In New Brunswick, these are voluntary programs that are led by industries, product manufacturers and brand owners who have come together to implement recycling initiatives for specific products that at the end of their usable life do not belong in landfills.
Some of the products such as electronics can be broken down into components that can be recycled and other components that require special disposal.
What happens to these products?
E-waste: E-waste is sorted and sent to an Electronic Products Recycling Association EPRA-approved recycling facility. Hazardous materials will be properly disposed of and other materials such as, metals, plastics and glass will re-enter the manufacturing stream.
Tires: Used tires are collected at over 800 local tire outlets and sent to Tire Recycling Atlantic Canada Corporation (TRACC) in Minto, NB. At this recycling facility, the rubber from the tires is re-manufactured into various product such as, safe-play playground surfaces, livestock matting, anti-fatigue matting and roof shingles.
Oil and Glycol: Proper disposal of these products prevents contamination of water, soils and reduces waste going to the landfills extending their lifespan. When recycled, these products may be used repeatedly.
Paint: The paint recycling program in New Brunswick on average recycles 240,000 litres of paint and 77 tonnes of plastic and metal containers annually. Approximately 70% of the paint collected is recycled into new paint products. A small percentage was reused through paint exchange and 9% went to energy recovery.

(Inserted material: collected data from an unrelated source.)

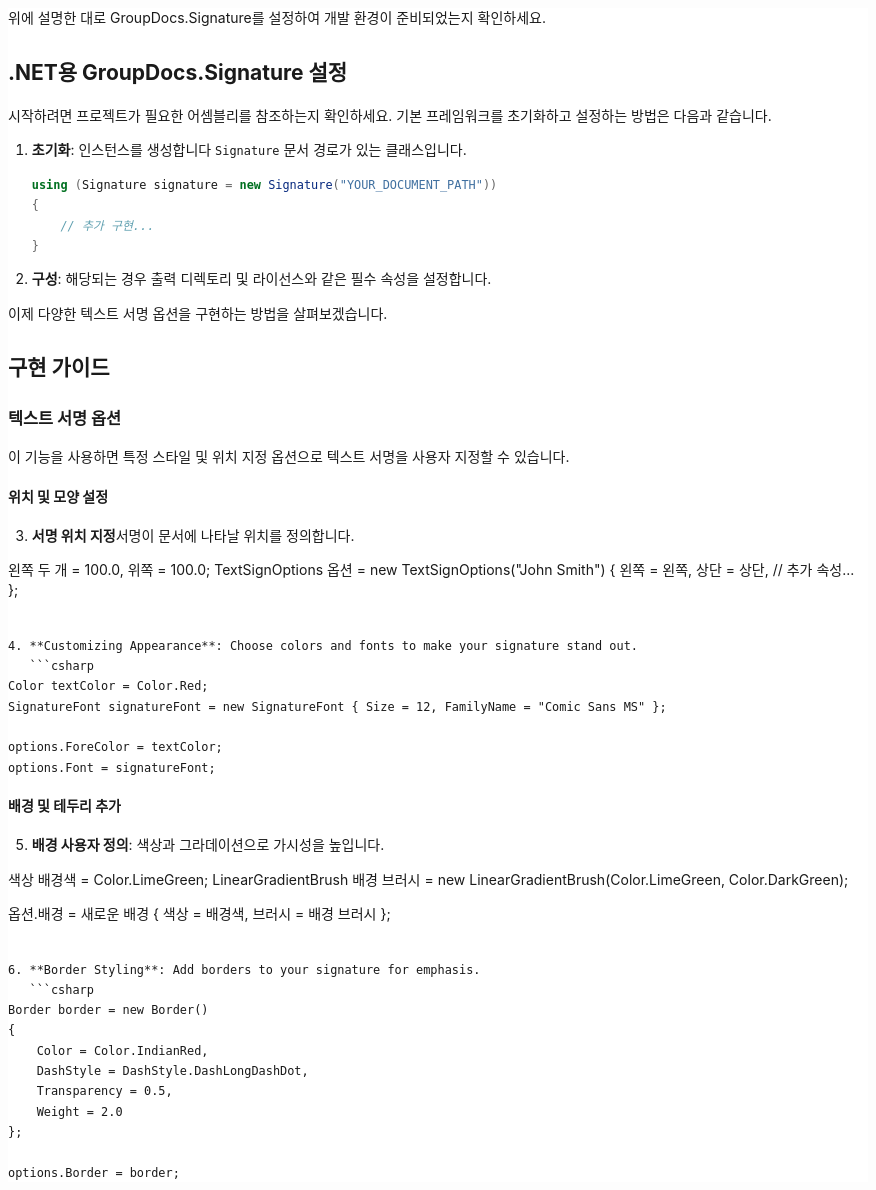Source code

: 위에 설명한 대로 GroupDocs.Signature를 설정하여 개발 환경이 준비되었는지 확인하세요.

## .NET용 GroupDocs.Signature 설정

시작하려면 프로젝트가 필요한 어셈블리를 참조하는지 확인하세요. 기본 프레임워크를 초기화하고 설정하는 방법은 다음과 같습니다.

1. **초기화**: 인스턴스를 생성합니다 `Signature` 문서 경로가 있는 클래스입니다.
   ```csharp
   using (Signature signature = new Signature("YOUR_DOCUMENT_PATH"))
   {
       // 추가 구현...
   }
   ```

2. **구성**: 해당되는 경우 출력 디렉토리 및 라이선스와 같은 필수 속성을 설정합니다.

이제 다양한 텍스트 서명 옵션을 구현하는 방법을 살펴보겠습니다.

## 구현 가이드

### 텍스트 서명 옵션
이 기능을 사용하면 특정 스타일 및 위치 지정 옵션으로 텍스트 서명을 사용자 지정할 수 있습니다.

#### 위치 및 모양 설정
3. **서명 위치 지정**서명이 문서에 나타날 위치를 정의합니다.
   ```csharp
왼쪽 두 개 = 100.0, 위쪽 = 100.0;
TextSignOptions 옵션 = new TextSignOptions("John Smith")
{
    왼쪽 = 왼쪽,
    상단 = 상단,
    // 추가 속성...
};
```

4. **Customizing Appearance**: Choose colors and fonts to make your signature stand out.
   ```csharp
Color textColor = Color.Red;
SignatureFont signatureFont = new SignatureFont { Size = 12, FamilyName = "Comic Sans MS" };

options.ForeColor = textColor;
options.Font = signatureFont;
```

#### 배경 및 테두리 추가
5. **배경 사용자 정의**: 색상과 그라데이션으로 가시성을 높입니다.
   ```csharp
색상 배경색 = Color.LimeGreen;
LinearGradientBrush 배경 브러시 = new LinearGradientBrush(Color.LimeGreen, Color.DarkGreen);

옵션.배경 = 새로운 배경 { 색상 = 배경색, 브러시 = 배경 브러시 };
```

6. **Border Styling**: Add borders to your signature for emphasis.
   ```csharp
Border border = new Border()
{
    Color = Color.IndianRed,
    DashStyle = DashStyle.DashLongDashDot,
    Transparency = 0.5,
    Weight = 2.0
};

options.Border = border;
```
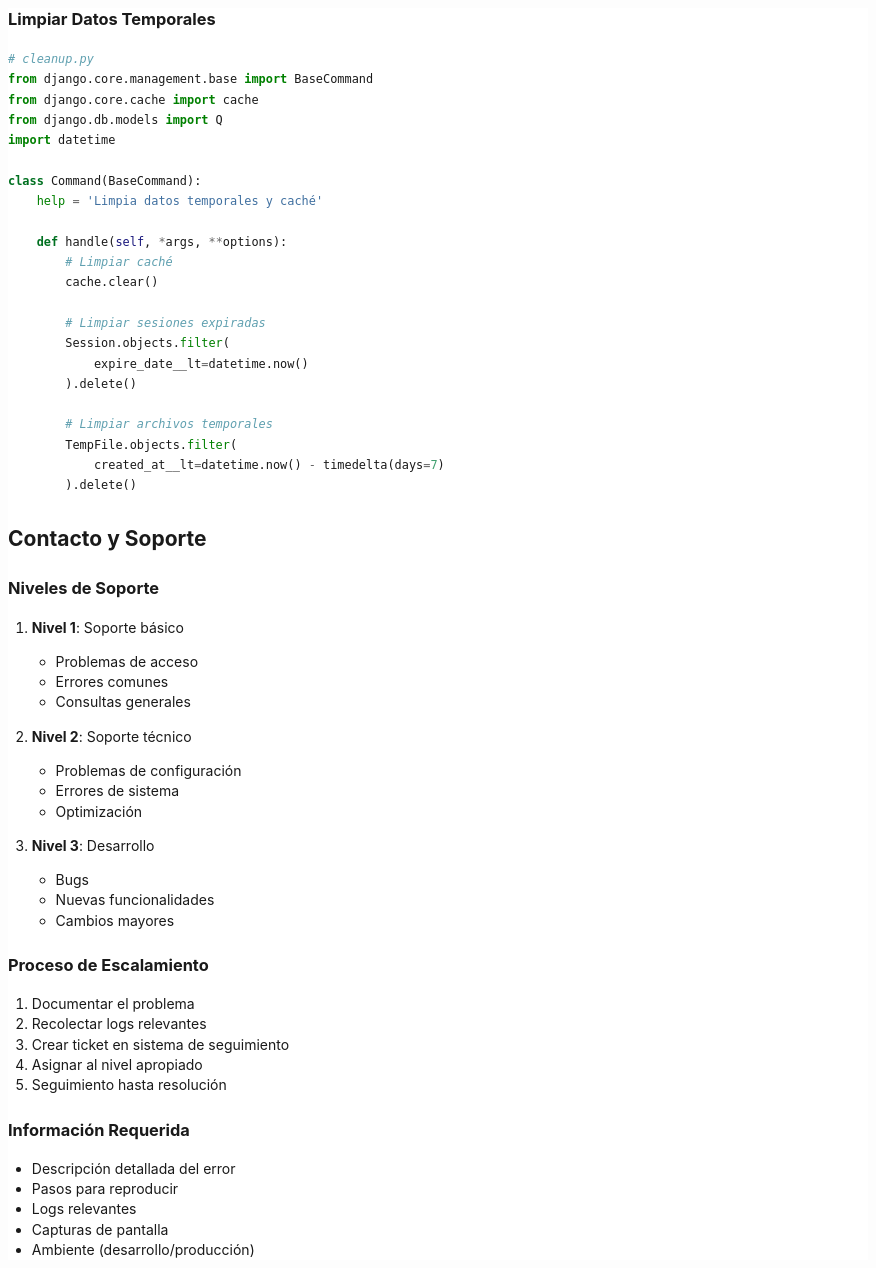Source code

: ### Limpiar Datos Temporales
```python
# cleanup.py
from django.core.management.base import BaseCommand
from django.core.cache import cache
from django.db.models import Q
import datetime

class Command(BaseCommand):
    help = 'Limpia datos temporales y caché'

    def handle(self, *args, **options):
        # Limpiar caché
        cache.clear()
        
        # Limpiar sesiones expiradas
        Session.objects.filter(
            expire_date__lt=datetime.now()
        ).delete()
        
        # Limpiar archivos temporales
        TempFile.objects.filter(
            created_at__lt=datetime.now() - timedelta(days=7)
        ).delete()
```

## Contacto y Soporte

### Niveles de Soporte
1. **Nivel 1**: Soporte básico
   - Problemas de acceso
   - Errores comunes
   - Consultas generales

2. **Nivel 2**: Soporte técnico
   - Problemas de configuración
   - Errores de sistema
   - Optimización

3. **Nivel 3**: Desarrollo
   - Bugs
   - Nuevas funcionalidades
   - Cambios mayores

### Proceso de Escalamiento
1. Documentar el problema
2. Recolectar logs relevantes
3. Crear ticket en sistema de seguimiento
4. Asignar al nivel apropiado
5. Seguimiento hasta resolución

### Información Requerida
- Descripción detallada del error
- Pasos para reproducir
- Logs relevantes
- Capturas de pantalla
- Ambiente (desarrollo/producción)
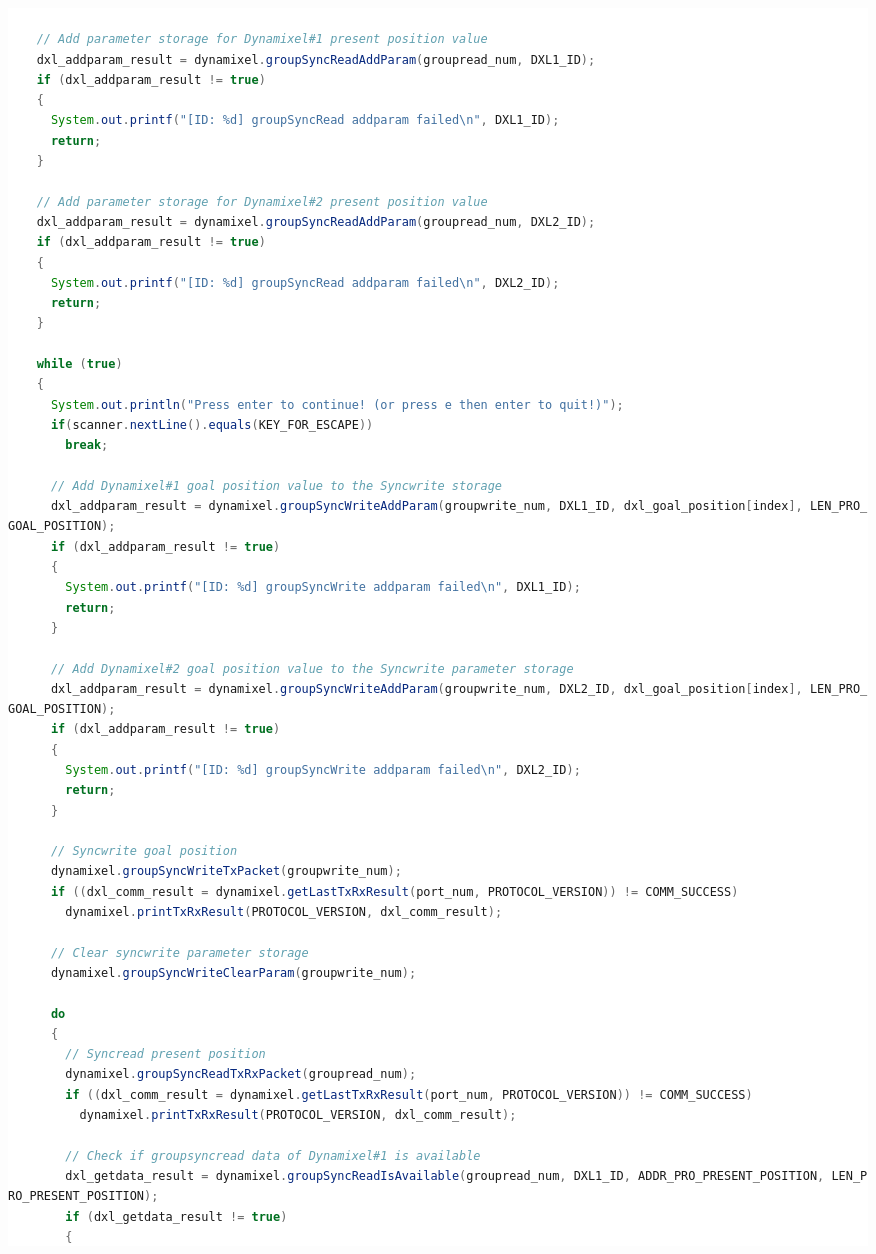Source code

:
 ``` java

    // Add parameter storage for Dynamixel#1 present position value
    dxl_addparam_result = dynamixel.groupSyncReadAddParam(groupread_num, DXL1_ID);
    if (dxl_addparam_result != true)
    {
      System.out.printf("[ID: %d] groupSyncRead addparam failed\n", DXL1_ID);
      return;
    }

    // Add parameter storage for Dynamixel#2 present position value
    dxl_addparam_result = dynamixel.groupSyncReadAddParam(groupread_num, DXL2_ID);
    if (dxl_addparam_result != true)
    {
      System.out.printf("[ID: %d] groupSyncRead addparam failed\n", DXL2_ID);
      return;
    }

    while (true)
    {
      System.out.println("Press enter to continue! (or press e then enter to quit!)");
      if(scanner.nextLine().equals(KEY_FOR_ESCAPE))
        break;

      // Add Dynamixel#1 goal position value to the Syncwrite storage
      dxl_addparam_result = dynamixel.groupSyncWriteAddParam(groupwrite_num, DXL1_ID, dxl_goal_position[index], LEN_PRO_GOAL_POSITION);
      if (dxl_addparam_result != true)
      {
        System.out.printf("[ID: %d] groupSyncWrite addparam failed\n", DXL1_ID);
        return;
      }

      // Add Dynamixel#2 goal position value to the Syncwrite parameter storage
      dxl_addparam_result = dynamixel.groupSyncWriteAddParam(groupwrite_num, DXL2_ID, dxl_goal_position[index], LEN_PRO_GOAL_POSITION);
      if (dxl_addparam_result != true)
      {
        System.out.printf("[ID: %d] groupSyncWrite addparam failed\n", DXL2_ID);
        return;
      }

      // Syncwrite goal position
      dynamixel.groupSyncWriteTxPacket(groupwrite_num);
      if ((dxl_comm_result = dynamixel.getLastTxRxResult(port_num, PROTOCOL_VERSION)) != COMM_SUCCESS)
        dynamixel.printTxRxResult(PROTOCOL_VERSION, dxl_comm_result);

      // Clear syncwrite parameter storage
      dynamixel.groupSyncWriteClearParam(groupwrite_num);

      do
      {
        // Syncread present position
        dynamixel.groupSyncReadTxRxPacket(groupread_num);
        if ((dxl_comm_result = dynamixel.getLastTxRxResult(port_num, PROTOCOL_VERSION)) != COMM_SUCCESS)
          dynamixel.printTxRxResult(PROTOCOL_VERSION, dxl_comm_result);

        // Check if groupsyncread data of Dynamixel#1 is available
        dxl_getdata_result = dynamixel.groupSyncReadIsAvailable(groupread_num, DXL1_ID, ADDR_PRO_PRESENT_POSITION, LEN_PRO_PRESENT_POSITION);
        if (dxl_getdata_result != true)
        {
```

Batteries: Collected items are then shipped to Call2Recycle’s responsible recycling partners. The collected materials are sorted into battery types and their makeup. Usable materials such as metals are extracted and recycled into new materials and waste products are safely and properly disposed of.
Did you know?
When you pay the deposit on beverage containers a portion is used to cover the cost of running the program and a portion is deposited into New Brunswick’s Environmental Trust Fund. The Environmental Trust Fund helps fund recycling activities in the province such as Household Hazardous Waste days.
Household Hazardous Waste:
Many products we use are considered hazardous waste because they contain corrosive, toxic, flammable ingredients, or materials that react in harmful ways when combined with other materials. These products require special care when being disposed of. Once a year the Regional Service Commission holds a Household Hazardous Waste day where residents can safely and responsibly dispose of these items.
If a product label indicates that it is toxic, corrosive, flammable, indicates caution or warning messages then the products should be treated with care when in use and at time of disposal.
Sample list of Household Hazardous Waste
- Paint thinners
- Stains and Varnishes
- Wood preservatives
- Pesticides and herbicides
- Cleaning products
- Fluorescent light bulbs
- Propane tanks and cylinders
- Mercury thermometers
- Pool Chemicals
- Drain and oven cleaner
- Gules and adhesives
These items should never be poured down drains, buried, burned or placed with your regular waste.
The annual Household Hazardous Waste drop-off service is offered free of charge to all residents thanks to support from the Environmental Trust Fund. During these events industrial, commercial or institutional hazardous waste will not be accepted. Information on the hazardous waste day event is updated annually on our website.